The conclusions in a recent report on the causes of the financial crisis point the finger at the government. As reported in the Washington Post:



GOP members of the Financial Crisis Inquiry Commission pointed the finger at politicians in Washington for promoting lax mortgage lending standards that allowed lower- and moderate-income people to buy homes beyond their means.


Specifically, they wrote, the Clinton and Bush administrations turned mortgage finance companies Fannie and Freddie Mac, chartered by Congress to expand homeownership, into “two enormous monoline hedge funds” whose “only option available was to invest in mortgages of increasingly lower quality and higher risk to the taxpayer.”

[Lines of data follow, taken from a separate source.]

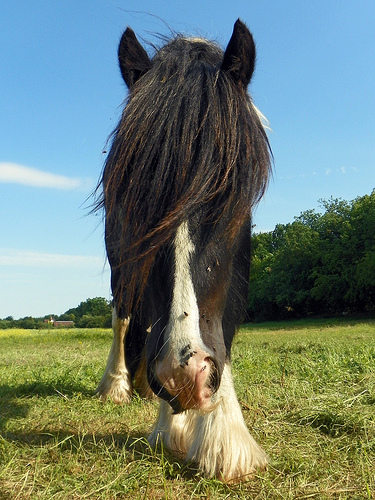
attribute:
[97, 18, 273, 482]
horse — close, grazing, eating, standing, owned, hungry, clydesdale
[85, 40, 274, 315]
mane — long, brown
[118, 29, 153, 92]
ear — brown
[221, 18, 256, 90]
ear — brown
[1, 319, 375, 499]
field — grassy, green, unkempt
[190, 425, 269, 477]
hoof — hairy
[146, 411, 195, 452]
hoof — hairy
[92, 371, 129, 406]
hoof — hairy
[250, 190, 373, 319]
trees — green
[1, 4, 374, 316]
sky — blue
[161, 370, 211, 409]
nose — pink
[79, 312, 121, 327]
trees — green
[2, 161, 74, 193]
cloud — white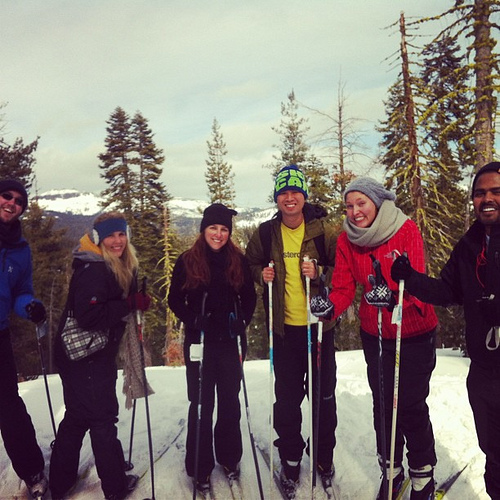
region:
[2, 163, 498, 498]
People on ski's on the snow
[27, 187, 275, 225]
Snowy mountain in the back ground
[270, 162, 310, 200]
Blue bonnet worn by a person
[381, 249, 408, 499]
Ski pole carried by a person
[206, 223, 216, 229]
right eye of the person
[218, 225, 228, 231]
left eye of the person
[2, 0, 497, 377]
Forest of trees in the background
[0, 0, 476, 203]
Cloudy weather in the sky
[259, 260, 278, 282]
left hand of a person carrying a ski pole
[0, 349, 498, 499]
The snowy mountainous region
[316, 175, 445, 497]
The smiling skater wearing a red top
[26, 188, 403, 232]
The snow peaked mountains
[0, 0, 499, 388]
The tall vegetated background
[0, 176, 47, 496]
The person wearing a blue jacket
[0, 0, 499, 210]
An overcast filled sky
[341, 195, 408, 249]
A gray head scarf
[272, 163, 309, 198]
A patterned knit cap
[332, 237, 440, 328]
the sweater is red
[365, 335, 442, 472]
the pants are black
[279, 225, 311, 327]
the tshirt is yellow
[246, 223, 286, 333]
the jacket is brown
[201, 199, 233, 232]
the marvin is black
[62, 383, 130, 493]
the pants are black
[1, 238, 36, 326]
the jacket is blue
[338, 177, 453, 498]
the woman is smiling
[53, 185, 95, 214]
snow is on the hill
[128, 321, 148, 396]
the scarf is brown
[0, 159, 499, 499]
A group of six skiers.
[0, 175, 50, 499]
A man wearing a blue coat.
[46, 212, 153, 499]
A woman wearing a blue headband.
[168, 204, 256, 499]
A woman dressed is black.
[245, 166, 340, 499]
A man wearing a yellow shirt.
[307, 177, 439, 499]
A woman wearing a red coat.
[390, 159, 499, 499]
A man dressed in black.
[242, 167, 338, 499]
A man wearing a dark blue hat with green lettering.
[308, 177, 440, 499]
A woman wearing a gray hat.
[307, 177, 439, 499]
A woman wearing a scarf around her neck.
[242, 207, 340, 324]
teenager has a yellow shirt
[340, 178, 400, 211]
girl has a gray hat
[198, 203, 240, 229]
girl is wearing a black hat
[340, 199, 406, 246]
girl has a grey scarf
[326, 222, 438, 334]
girl is wearing a red jacket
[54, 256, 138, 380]
girl is wearing a black jacket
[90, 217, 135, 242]
girl is wearing a blue ear warmer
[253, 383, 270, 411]
the snow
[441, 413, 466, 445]
sunlight on the snow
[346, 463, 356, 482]
the snow is white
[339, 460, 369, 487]
the white snow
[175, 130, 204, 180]
clouds in the sky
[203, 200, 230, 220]
a black beanie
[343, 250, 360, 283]
a red sweater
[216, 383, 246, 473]
the women is wearing pants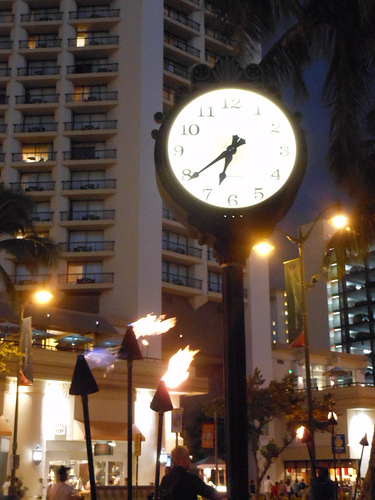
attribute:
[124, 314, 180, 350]
gust — sideways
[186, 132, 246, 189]
hands — black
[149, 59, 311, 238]
clock — illuminated, large, lit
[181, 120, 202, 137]
number — black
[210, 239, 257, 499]
pole — black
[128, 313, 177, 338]
flame — fire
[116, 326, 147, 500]
torch — tall, burning, lit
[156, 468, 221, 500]
shirt — black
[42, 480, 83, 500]
shirt — white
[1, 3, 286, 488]
building — large, tall, a hotel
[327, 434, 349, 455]
sign — blue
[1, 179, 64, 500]
tree — large, palm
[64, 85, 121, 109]
balcony — gated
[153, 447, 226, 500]
person — walking, wearing black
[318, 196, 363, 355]
street light — on, turned on, glowing, double globed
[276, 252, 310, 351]
flag — orange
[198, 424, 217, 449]
banner — orange, hanging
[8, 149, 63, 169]
balcony — lit up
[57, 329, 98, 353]
umbrella — green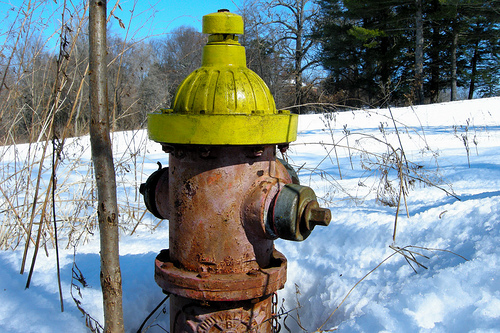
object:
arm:
[272, 184, 331, 241]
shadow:
[54, 251, 161, 294]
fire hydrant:
[138, 8, 331, 333]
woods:
[0, 1, 498, 145]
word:
[197, 310, 257, 331]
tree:
[269, 0, 323, 107]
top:
[146, 8, 297, 145]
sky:
[0, 1, 206, 31]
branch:
[380, 240, 439, 273]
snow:
[0, 89, 484, 322]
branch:
[334, 131, 464, 207]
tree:
[85, 1, 125, 333]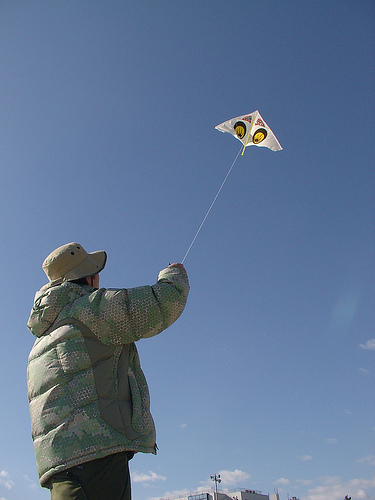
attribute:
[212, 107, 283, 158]
kite — white, triangle shaped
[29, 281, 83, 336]
hood — light green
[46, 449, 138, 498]
trousers — olive green, bunched up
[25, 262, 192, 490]
jacket — puffy, silver, poofy, gray, camoflage patterned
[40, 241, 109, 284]
top hat — beige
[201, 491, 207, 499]
mirror — glass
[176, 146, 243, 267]
string — long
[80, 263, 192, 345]
arm — puffy, held up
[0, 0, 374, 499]
sky — crystal blue, blue, cloudless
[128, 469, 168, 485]
cloud — white, low lying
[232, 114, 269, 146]
design — yellow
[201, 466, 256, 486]
cloud — white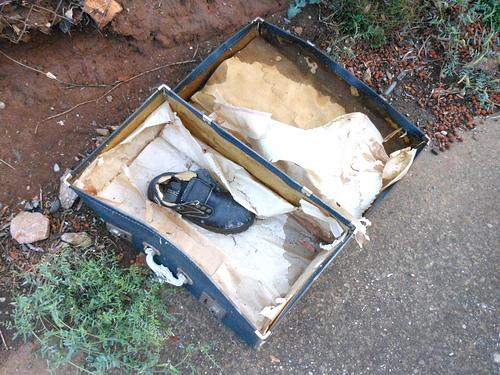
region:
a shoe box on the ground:
[12, 7, 478, 358]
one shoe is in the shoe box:
[60, 23, 425, 336]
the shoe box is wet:
[187, 15, 447, 210]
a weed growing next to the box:
[15, 248, 165, 363]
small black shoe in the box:
[140, 152, 260, 235]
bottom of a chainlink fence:
[1, 1, 126, 42]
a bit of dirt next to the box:
[120, 0, 305, 46]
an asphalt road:
[81, 125, 496, 366]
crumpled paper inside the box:
[161, 32, 421, 212]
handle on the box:
[142, 237, 189, 296]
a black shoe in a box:
[145, 166, 257, 236]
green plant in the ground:
[12, 243, 190, 371]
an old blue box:
[61, 7, 434, 347]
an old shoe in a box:
[140, 165, 257, 231]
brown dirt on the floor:
[1, 0, 297, 227]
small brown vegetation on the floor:
[326, 0, 497, 155]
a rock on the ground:
[5, 206, 52, 242]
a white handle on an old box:
[138, 241, 188, 286]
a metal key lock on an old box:
[195, 287, 230, 322]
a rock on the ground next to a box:
[61, 224, 94, 248]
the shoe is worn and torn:
[145, 169, 252, 233]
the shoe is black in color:
[149, 163, 253, 235]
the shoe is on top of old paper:
[148, 168, 251, 235]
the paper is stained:
[91, 104, 347, 349]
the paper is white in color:
[96, 103, 346, 335]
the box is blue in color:
[80, 82, 362, 355]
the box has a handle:
[142, 245, 183, 288]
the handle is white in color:
[146, 246, 186, 293]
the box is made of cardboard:
[69, 85, 360, 347]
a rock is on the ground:
[9, 209, 48, 244]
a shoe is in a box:
[152, 165, 251, 232]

George Mason University Professor, Russ Roberts, published a paper, called Gambling with Other People’s Money: How Perverted Incentives Caused the Financial Crisis, holding the government and Wall Street jointly accountable for their actions, in what had become an overly cozy relationship. His thesis is that:



…public-policy decisions have perverted the incentives that naturally create stability in financial markets and the market for housing. Over the last three decades, government policy has coddled creditors, reducing the risk they face from financing bad investments. Not surprisingly, this encouraged risky investments financed by borrowed money. The increasing use of debt mixed with housing policy, monetary policy, and tax policy crippled the housing market and the financial sector. Wall Street is not blameless in this debacle. It lobbied for the policy decisions that created the mess.

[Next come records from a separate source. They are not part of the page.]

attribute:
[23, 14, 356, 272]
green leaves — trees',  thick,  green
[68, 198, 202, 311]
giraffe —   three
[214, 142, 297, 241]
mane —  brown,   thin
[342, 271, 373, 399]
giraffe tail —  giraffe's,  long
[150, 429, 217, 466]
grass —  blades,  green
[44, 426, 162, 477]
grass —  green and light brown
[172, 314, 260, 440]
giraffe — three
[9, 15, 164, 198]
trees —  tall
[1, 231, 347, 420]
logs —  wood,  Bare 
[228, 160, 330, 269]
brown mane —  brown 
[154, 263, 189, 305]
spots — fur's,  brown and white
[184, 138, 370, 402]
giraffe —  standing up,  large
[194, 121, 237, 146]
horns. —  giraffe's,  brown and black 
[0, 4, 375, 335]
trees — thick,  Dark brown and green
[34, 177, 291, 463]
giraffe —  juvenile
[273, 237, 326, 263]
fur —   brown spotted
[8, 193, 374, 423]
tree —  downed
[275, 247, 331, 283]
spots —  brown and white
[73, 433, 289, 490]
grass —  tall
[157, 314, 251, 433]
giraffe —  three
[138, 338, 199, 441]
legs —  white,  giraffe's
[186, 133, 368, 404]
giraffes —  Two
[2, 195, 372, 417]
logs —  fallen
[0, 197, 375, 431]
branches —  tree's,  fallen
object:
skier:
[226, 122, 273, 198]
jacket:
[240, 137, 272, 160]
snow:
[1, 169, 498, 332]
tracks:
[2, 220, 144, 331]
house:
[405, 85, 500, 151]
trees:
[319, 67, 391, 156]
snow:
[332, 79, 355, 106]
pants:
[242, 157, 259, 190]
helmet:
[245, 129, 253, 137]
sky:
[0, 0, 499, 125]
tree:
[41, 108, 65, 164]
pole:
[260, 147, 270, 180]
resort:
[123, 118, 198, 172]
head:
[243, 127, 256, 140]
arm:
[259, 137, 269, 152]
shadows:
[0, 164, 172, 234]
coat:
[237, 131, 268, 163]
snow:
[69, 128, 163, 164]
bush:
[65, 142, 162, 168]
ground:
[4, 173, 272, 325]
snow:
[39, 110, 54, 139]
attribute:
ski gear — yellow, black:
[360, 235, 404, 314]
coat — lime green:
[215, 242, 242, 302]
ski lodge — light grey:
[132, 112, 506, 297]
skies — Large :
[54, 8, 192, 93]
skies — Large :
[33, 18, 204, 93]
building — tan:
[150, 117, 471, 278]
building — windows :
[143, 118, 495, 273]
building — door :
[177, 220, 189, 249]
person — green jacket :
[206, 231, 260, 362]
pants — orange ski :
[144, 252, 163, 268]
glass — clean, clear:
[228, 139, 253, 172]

In his paper, Roberts provides the following evidence for his argument that the government and Wall Street are way too cozy with each other:



Wall Street helps write the rules of the game. Wall Street staffs the Treasury Department. Washington staffs Fannie Mae and Freddie Mac. In the week before the AIG bailout that put $14.9 billion into the coffers of Goldman Sachs, Treasury Secretary and former Goldman Sachs CEO Henry Paulson called Goldman Sachs CEO Lloyd Blankfein at least 24 times. I don’t think they were talking about how their kids were doing.


If you were hoping that the government had learned its lesson after the crash came down two years ago, don’t be mistaken. The details on the financial regulation were almost certainly heavily influenced by the about 150 ex-regulators who were registered as lobbyists as the financial rules were written last year.

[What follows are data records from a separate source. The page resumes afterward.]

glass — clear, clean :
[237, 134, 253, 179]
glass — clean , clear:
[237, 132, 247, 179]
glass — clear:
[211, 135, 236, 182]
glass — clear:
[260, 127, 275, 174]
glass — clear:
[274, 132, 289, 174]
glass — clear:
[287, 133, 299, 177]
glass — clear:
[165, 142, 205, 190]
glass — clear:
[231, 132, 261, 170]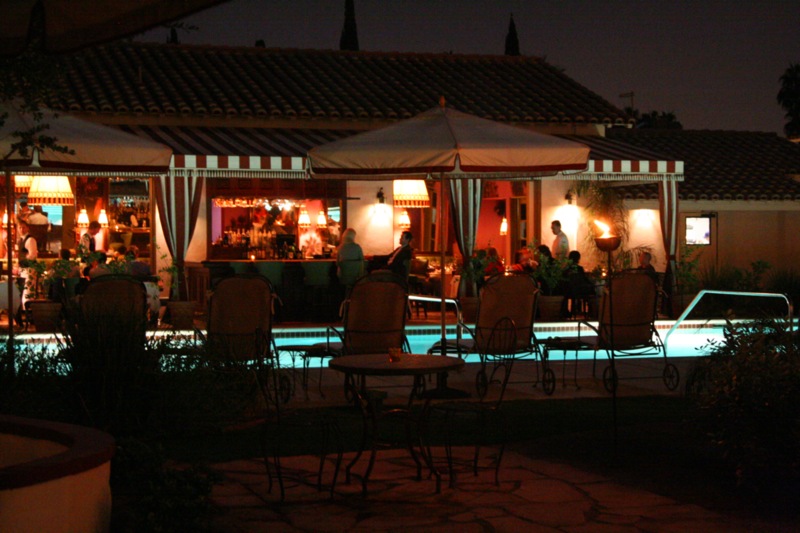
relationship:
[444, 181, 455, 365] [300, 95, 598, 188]
pole with umbrella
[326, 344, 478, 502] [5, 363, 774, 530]
table on deck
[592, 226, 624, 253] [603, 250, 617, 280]
torch on pole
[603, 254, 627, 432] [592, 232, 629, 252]
pole with torch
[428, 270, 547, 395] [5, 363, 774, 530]
chair on top of deck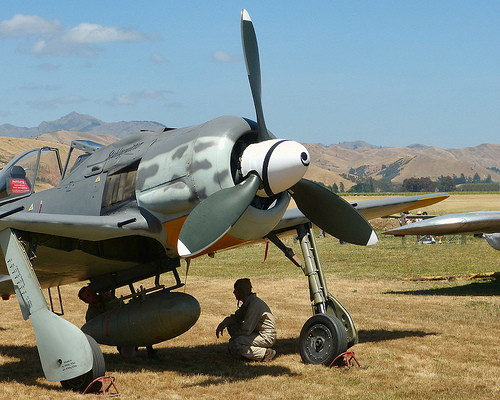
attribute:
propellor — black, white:
[173, 8, 378, 260]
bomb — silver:
[70, 273, 220, 383]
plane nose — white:
[238, 135, 313, 202]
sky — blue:
[2, 2, 498, 142]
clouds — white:
[1, 3, 153, 65]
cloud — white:
[31, 19, 162, 57]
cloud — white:
[1, 12, 68, 40]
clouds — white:
[214, 50, 241, 65]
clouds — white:
[62, 24, 158, 50]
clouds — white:
[2, 11, 64, 35]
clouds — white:
[109, 88, 164, 106]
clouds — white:
[21, 84, 61, 91]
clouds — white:
[56, 20, 196, 61]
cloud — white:
[2, 12, 62, 39]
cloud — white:
[57, 23, 161, 40]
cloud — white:
[28, 37, 99, 58]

Revolving door politics are continuing unabated, as exemplified by the recent career moves of Theo Lubke and Peter Orszag:



For the second time in two weeks a high-ranking recent U.S. public servant has traded a position of influence in the corridors of power for a massive paycheck working for an institution that owes its very existence to government largess.


This time it is Theo Lubke, who has transitioned smoothly from heading the New York Federal Reserve Bank’s derivative regulation effort to working for Goldman Sachs, where he can be expected to, well, help it do well out of regulation, current and future.


Last week it was Peter Orszag, who until July was the Obama administration’s Director of the Office of Management and Budget, joining Citigroup’s investment banking unit as a vice chairman. Several days before that Citi hired George W. Bush’s Commerce Secretary, Carlos Gutierrez, as vice chairman for its institutional clients group.


Public-private partnerships, as warm and fuzzy as the term sounds, should be taken as strong signals that trouble is ahead.  Regulated industries often capture the regulators, with regulations creating merely the appearance of the government acting on behalf of its constituents, when in reality, government and industry conspire to the detriment of taxpayers and consumers.